Written task:
Put each line of text from the material into a Markdown table with the columns No. and Text, numbering the rows in order and skipping blank lines. Leave the pictures out of the table.

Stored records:
□ □ □ □ □

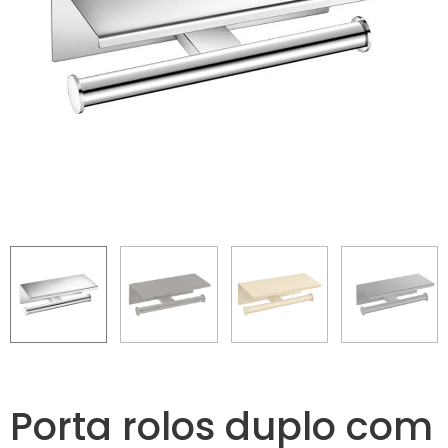
Porta rolos duplo com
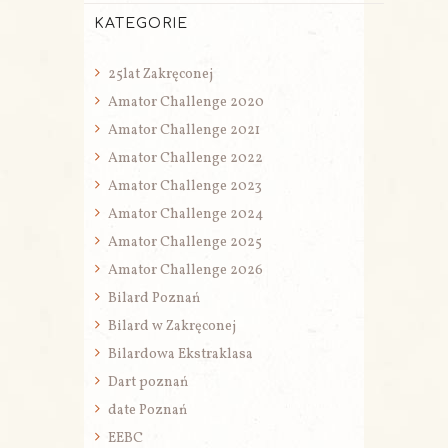
KATEGORIE
25lat Zakręconej
Amator Challenge 2020
Amator Challenge 2021
Amator Challenge 2022
Amator Challenge 2023
Amator Challenge 2024
Amator Challenge 2025
Amator Challenge 2026
Bilard Poznań
Bilard w Zakręconej
Bilardowa Ekstraklasa
Dart poznań
date Poznań
EEBC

□ □ □ □ □

Task output:
| No. | Text |
|---|---|
| 1 | Porta rolos duplo com |
| 2 | KATEGORIE |
| 3 | 25lat Zakręconej |
| 4 | Amator Challenge 2020 |
| 5 | Amator Challenge 2021 |
| 6 | Amator Challenge 2022 |
| 7 | Amator Challenge 2023 |
| 8 | Amator Challenge 2024 |
| 9 | Amator Challenge 2025 |
| 10 | Amator Challenge 2026 |
| 11 | Bilard Poznań |
| 12 | Bilard w Zakręconej |
| 13 | Bilardowa Ekstraklasa |
| 14 | Dart poznań |
| 15 | date Poznań |
| 16 | EEBC |